The Hasselblad Award 2000 by Boris Mikhailov

In the year 2000, Boris Mikhailov has won the prestigious Hasselblad Award and on this occasion, a photobook was published in the same year. The book made Mr. Mikhailov’s followers familiar with a very particular and unknown fragment of his life’s work on the Soviets and their culture. The series that was selected for this publication was called “dance” and was shot in 1978 in one of the numerous outdoor diskotekas of the former capital of the Soviet Union: Moscow.

© Boris Mikhailov

The venue was exclusively attended by the elderly. They had chosen the diskoteka in order to take a break from their modest and strenuous lives in their grey, brutalist appartment blocks. We only see pensioners who had come over, perhaps by metro from another neighbourhood far away in another part of the Russian megalopolis. We see them in the warm summer afternoons with their floral dresses and also in the dark of the winter days with their chapka’s.

© Boris Mikhailov

A war veteran has come to show off with his medals, a living memory of the painful war period. But, overall, the mood seems to be outgoing. The dancers seem to be enjoying each other’s company very much. They are probably sharing a lot of memories from the good old days in one of the countless offices of the infamous state bureaucracy. One thing is clear: they are done with it all! They have learned to put the state’s propaganda into a broader perspective. Mother Russia may have the truth and the power but they – at least – have the time! Indeed, by 1979 the Soviet utopia was showing its first cracks. Shortages had started to appear and the authoritarian regime had started to drop its caring mask. Whatever! As the editor writes in his foreword: “Dance exudes optimism and humanism in difficult and demanding times.”

© Boris Mikhailov

Dance consists of a huge number of sequential photographs depicting the whirling, dancing grey-haired women and men as they are having a joly good time. The sequential photographs, representing (quality) time in a continous flow have a cinematic style. They are rather recalling Aleksandr Rodchenko‘s Soviet modernism, than the photojournalistic style as we know it from Henri Cartier-Bresson (e.g. in his Moscow book). About the photojournalistic style of the latter, M. Mikhailov is quoted saying “I think this idea about the fragmented, single picture with maximal information is a lie“.
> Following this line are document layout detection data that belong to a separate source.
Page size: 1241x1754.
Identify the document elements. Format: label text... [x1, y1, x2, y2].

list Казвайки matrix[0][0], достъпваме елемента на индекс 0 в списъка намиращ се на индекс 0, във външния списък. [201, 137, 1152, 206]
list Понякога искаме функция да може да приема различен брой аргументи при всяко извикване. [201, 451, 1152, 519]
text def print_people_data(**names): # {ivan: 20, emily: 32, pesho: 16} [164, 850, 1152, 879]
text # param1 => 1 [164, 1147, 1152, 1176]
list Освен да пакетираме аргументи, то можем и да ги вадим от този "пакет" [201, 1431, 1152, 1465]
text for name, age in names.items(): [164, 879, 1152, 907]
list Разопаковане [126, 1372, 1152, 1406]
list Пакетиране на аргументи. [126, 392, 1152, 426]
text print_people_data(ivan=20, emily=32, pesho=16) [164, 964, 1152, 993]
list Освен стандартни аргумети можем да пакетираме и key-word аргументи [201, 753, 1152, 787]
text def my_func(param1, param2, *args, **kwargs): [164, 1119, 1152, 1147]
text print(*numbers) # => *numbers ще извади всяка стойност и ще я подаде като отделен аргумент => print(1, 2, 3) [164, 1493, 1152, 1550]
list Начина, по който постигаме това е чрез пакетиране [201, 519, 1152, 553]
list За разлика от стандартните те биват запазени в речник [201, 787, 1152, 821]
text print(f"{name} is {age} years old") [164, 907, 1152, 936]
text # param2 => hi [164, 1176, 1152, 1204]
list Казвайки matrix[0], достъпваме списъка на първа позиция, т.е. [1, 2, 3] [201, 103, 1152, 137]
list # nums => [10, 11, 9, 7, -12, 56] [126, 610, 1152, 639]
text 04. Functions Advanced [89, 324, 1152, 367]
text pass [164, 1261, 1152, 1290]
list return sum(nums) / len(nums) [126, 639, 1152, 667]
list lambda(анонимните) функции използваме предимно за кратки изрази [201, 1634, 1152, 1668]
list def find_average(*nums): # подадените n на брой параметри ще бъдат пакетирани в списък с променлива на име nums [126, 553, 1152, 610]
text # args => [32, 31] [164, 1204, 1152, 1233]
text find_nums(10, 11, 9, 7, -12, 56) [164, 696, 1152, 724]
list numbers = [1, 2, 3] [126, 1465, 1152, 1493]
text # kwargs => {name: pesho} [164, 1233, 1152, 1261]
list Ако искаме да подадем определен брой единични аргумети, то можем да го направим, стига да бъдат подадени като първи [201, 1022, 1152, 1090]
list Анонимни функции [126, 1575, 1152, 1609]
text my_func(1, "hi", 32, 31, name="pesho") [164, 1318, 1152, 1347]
Mr. Mikhailov, as a self-declared heir of the Moscow conceptualists of the early seventies, was not artistically interested in the lies of the system. Moscow conceptualism did not want to deal with the lies of offical culture. It did not even want to take part in the game of ‘for’ or ‘against’ this culture because “totalitarianism is less a question of social homogeneity than of the radical division of societey into ‘for’ and ‘against’ (Boris Groys)”. In the view of Moscow conceptualists, by taking a stance against totalitarianism, one is only subjecting oneself to it’s vicious mechanisms. The attitude of the Moscow conceptualists was subversive in a more clever way. It tried to look with a neutral attitude at the Soviet cultural codes and it tried to do so from the outside, only with a descriptive and analytic gaze (Boris Groys). Or, as Mr. Mikhailov explained himself: it was “above all about truth” . And this brings us back to his photobook about a Soviet diskoteka with its dancing old age pensioners.

© Boris Mikhailov

By looking at the sequences in Dance, we are witnessing how time is unfolding itself on the dance floor; we are witnessing how time (the time of a waltz), as it were, thickens, takes on flesh, becomes artistically visible; and how likewise, space (the diskoteka) becomes charged and responsive to the movements of time (cfr. Mikhail Bakhtin on the chronotope). Through the assemblage of the sequential photographs of dancing couples in a diskoteka, time and space are fusing, as we are reading. Thus, the photobook is constituting a dramatic event displaying “truthfully” what was going on in the Soviet Union: While the empire was at the beginning of its demise, its subjects were “taking their time” en they were carelessly enjoying themselves.

© Boris Mikhailov

I love it how Mr. Mikhailov managed to move around and between the dancing couples, as if he were invsible. Throughout the sequential photographs, they seem to be unaware of him. But he was not invisible at all. From time to time, his gaze is meeting the eyes of the dancers. They are looking back at him (and at us) straight into the lens. And what are they telling us, these eyes? For me, they are reflecting the collective consciousness of the people of its own eternity. Individuals may personally suffer but in their collective consciousness, that has become very much tangible during their dances, they couldn’t care less about temporary or locally dominating regimes, doctrines and cultures! The people will survive!